How do I enjoy our last days before LDR?

posted 2 years ago in Long Distance Relationships
Post # 5
Member
31 posts
Newbee

LadyCapricorn:  my bf and I were just having this conversation last night. He is once divorced and me leaving feels like when his ex wife left….even though I am not leaving forever, far from it. I got to meet, get to know, and fall in love with his seven year old daughter this summer. Now I am leaving, and his daughter  will be going back to her mom for school and he is falling apart.  I am not doing much better. We have always used Skype and texting to remain in contact, even if it means him watching me grade papers…..think about all the good things you have together, and that she will be returning to. Take the time alone to do something you have always wanted to do–learn to knit or train for a 5k or something….that will help fill the time.

Post # 6
Hostess
24457 posts
Honey Beekeeper
  • Wedding: June 2009

I hope that things are going okay for you so far.  Just try to keep yourself busy (I usually use the time my husband is away at work to get caught up on Netflix shows or do things that he doesn’t like such as going to the movies).  It is hard sometimes but I think it gets easier with time.

Post # 7
Member
1131 posts
Bumble bee
  • Wedding: August 2014

My advice is try to focus on positive things. Do you get to visit your FI on location? Try to look fwd to that. Also, you can watch what you want on TV, catch up with friends, and let the house get a little grody. Also, have a goal while your FI is away. Pick up a hobby or project thing at Michaels… Make a photo album or scrap book… Write a short story. Something for yourself, to better and enrich your life and keep you busy.

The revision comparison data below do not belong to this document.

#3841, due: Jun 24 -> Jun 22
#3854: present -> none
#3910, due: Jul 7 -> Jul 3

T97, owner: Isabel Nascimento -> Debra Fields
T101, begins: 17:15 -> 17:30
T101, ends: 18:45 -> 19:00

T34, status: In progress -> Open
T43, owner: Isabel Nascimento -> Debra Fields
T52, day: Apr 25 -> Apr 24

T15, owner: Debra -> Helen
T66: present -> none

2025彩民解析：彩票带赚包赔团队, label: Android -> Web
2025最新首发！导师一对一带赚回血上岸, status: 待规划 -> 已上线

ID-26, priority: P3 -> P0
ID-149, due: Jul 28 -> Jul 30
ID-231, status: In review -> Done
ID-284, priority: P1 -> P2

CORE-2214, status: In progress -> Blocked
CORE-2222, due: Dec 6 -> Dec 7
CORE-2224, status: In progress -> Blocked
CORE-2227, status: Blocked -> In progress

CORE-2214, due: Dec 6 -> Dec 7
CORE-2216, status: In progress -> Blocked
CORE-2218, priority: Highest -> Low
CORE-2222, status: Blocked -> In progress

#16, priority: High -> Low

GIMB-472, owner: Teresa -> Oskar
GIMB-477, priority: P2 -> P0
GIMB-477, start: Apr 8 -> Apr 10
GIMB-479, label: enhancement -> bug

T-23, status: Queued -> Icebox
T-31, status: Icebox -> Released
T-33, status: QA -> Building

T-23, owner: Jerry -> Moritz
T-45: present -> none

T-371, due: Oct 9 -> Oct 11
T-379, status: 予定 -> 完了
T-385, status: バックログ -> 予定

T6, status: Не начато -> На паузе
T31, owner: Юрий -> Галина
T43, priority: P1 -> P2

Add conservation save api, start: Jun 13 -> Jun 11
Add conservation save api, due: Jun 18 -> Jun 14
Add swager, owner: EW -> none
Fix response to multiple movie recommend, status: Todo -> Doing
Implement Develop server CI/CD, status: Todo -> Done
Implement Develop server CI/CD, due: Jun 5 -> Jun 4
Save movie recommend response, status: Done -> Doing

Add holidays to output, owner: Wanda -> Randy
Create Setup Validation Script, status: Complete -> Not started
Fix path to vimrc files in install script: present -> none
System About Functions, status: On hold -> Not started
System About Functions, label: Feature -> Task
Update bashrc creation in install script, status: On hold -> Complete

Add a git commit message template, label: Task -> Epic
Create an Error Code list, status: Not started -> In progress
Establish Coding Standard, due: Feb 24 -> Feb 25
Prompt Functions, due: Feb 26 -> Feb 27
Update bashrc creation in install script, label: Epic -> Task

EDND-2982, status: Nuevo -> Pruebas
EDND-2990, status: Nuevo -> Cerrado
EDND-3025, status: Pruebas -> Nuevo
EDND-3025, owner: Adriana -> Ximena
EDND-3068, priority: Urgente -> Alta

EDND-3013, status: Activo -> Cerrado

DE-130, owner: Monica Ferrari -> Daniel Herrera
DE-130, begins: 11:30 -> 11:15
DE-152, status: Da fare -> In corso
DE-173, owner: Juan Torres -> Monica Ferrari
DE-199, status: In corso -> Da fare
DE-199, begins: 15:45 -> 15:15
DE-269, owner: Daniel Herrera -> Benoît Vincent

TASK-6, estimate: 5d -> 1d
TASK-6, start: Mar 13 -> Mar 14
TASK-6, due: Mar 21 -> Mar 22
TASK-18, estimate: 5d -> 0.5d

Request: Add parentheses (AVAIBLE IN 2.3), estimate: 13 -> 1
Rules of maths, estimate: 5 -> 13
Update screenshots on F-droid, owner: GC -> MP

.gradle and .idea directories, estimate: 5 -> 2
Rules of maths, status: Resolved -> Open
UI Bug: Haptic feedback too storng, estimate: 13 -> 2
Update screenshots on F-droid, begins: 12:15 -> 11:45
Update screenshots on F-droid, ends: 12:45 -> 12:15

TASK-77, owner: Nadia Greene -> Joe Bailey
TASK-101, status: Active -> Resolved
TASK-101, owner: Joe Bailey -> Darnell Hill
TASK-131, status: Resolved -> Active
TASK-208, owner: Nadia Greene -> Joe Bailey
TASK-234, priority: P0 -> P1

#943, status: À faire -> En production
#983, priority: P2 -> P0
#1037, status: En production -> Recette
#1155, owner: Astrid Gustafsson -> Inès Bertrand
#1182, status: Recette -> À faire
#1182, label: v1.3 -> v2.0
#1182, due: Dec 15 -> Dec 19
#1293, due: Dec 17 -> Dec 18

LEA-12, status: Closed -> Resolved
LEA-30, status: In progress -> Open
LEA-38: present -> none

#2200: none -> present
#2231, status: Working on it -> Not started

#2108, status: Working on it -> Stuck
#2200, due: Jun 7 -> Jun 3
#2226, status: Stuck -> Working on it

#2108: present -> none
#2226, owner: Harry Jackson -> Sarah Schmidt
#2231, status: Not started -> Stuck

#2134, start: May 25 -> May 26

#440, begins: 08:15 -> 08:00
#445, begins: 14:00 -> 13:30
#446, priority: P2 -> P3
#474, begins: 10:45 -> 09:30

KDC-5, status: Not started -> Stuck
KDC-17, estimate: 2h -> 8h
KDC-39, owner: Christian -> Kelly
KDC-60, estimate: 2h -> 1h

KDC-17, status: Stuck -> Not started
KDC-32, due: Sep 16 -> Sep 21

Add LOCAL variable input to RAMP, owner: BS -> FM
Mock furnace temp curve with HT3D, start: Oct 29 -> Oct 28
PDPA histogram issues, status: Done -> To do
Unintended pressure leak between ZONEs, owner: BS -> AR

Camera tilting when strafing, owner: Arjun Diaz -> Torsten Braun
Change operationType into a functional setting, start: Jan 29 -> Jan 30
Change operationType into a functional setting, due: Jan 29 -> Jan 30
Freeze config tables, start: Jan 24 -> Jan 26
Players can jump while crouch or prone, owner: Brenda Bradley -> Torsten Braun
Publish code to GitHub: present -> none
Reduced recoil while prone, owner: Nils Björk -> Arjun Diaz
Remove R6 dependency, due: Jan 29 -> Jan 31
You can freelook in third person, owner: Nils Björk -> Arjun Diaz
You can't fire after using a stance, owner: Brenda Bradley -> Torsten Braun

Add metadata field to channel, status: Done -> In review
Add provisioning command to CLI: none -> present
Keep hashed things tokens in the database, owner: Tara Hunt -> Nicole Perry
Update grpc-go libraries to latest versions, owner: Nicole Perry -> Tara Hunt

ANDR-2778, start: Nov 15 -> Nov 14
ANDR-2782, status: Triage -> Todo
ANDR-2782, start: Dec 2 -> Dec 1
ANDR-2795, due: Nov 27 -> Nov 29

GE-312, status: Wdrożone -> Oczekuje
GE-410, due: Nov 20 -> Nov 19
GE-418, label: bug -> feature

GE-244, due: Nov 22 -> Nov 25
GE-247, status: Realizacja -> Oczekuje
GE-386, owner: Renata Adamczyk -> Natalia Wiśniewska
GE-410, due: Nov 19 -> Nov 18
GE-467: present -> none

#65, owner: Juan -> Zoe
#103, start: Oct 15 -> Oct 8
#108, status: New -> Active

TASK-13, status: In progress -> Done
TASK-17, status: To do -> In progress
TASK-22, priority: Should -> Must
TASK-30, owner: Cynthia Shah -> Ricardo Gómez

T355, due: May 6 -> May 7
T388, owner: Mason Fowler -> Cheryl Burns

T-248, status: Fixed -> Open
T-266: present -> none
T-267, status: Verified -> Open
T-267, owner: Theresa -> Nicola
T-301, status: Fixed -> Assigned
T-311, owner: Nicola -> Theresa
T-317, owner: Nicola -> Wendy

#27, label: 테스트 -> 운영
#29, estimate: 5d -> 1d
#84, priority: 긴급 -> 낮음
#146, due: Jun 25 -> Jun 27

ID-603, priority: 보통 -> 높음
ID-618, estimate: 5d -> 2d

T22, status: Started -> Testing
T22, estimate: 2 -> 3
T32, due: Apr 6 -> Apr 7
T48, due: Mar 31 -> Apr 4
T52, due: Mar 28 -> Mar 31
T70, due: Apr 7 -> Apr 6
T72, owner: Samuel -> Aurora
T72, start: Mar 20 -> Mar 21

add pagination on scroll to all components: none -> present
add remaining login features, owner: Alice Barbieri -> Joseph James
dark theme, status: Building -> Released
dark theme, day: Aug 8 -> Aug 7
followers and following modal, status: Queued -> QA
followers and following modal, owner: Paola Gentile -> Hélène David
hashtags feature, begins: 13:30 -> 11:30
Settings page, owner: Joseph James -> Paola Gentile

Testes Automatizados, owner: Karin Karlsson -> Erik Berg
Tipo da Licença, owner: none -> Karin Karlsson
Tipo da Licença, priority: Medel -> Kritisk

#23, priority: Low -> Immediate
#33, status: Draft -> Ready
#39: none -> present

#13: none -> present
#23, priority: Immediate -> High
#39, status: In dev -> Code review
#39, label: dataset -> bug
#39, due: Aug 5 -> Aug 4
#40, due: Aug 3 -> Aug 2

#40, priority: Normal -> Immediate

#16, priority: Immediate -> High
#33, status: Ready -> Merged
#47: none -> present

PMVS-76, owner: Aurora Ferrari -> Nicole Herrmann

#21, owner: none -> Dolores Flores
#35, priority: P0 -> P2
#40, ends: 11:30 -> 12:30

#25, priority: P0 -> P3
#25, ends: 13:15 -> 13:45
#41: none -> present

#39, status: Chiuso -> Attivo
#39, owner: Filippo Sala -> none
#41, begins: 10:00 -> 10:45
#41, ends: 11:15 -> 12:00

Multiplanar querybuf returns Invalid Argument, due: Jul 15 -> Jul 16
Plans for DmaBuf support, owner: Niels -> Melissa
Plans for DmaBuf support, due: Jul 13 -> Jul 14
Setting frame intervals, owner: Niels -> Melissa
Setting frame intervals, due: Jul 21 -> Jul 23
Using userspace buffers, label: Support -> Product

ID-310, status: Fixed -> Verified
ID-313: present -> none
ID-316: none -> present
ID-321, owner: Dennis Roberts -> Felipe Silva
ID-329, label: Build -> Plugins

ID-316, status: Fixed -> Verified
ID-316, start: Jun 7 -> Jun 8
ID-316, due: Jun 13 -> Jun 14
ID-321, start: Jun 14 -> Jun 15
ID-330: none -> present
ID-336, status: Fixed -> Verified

Also, figure out what specific things help you and tell your partner so you two can do them. For example, my FI goes on location for 1-3 months every year or so. The first time was super hard and I was so lonely, and I felt it was bad for our relationship. The second time, I told him our previous plan of keeping in touch via text and chat, with a call maybe once every week or so, did not work for me. So FI agreed we should talk on the phone every day. That helped a LOT, I felt like a priority again instead of someone he chatted to while browsing the internet and chatting with several other people at the same time. We also did some sexy video calls – again, it helped a lot to reach out to each other like that. 

 

Post # 9
Member
210 posts
Helper bee
  • Wedding: December 2014

 LadyCapricorn:  I feel for you.  My fiance has spent each summer (around 3 months) we’ve been together working in another state.  I’ve never been able to visit, and we don’t get to communicate much.  I highly recommend writing letters to one another.  It’s one good thing that can come from the distance that will last forever.  I’ve been able to keep pretty occupied between my job and Netflix haha.  So much Netflix…..

Post # 10
Member
210 posts
Helper bee
  • Wedding: December 2014

aggieland13:  Fortunately this is his last summer to do that since we’re getting married this December.  And he’ll be back in 21 days!!! Not that I’m counting or anything… haha

Post # 11
Member
242 posts
Helper bee
  • Wedding: May 2016

My fi and I were long distance for a year. He just moved back last month. My advice is do normal things like watch a movie or cook dinner together before she leaves. In my experience the normal boring things are what you will miss the most. Also make sure to Skype sometimes. Also if you can make sure to exchange one phone call even for 5 mins. Also don’t focus about how long till you all see each other again but rather on your everyday realtonship. 

Post # 12
Member
11 posts
Newbee

I was in a long distance relationship before. We made it work because we trusted eachother and we loved eachother. Also, we kept constant communication; texts, skype calls. When we were together it was bliss, we had constant sex. The reason it didint go further was because of me. But had I not dont what I did it would have worked, but that was the college me.

 

Nowadays I need more than texts and calls. But if my husband were to go somewhere for work, Id be supportive and just keep living.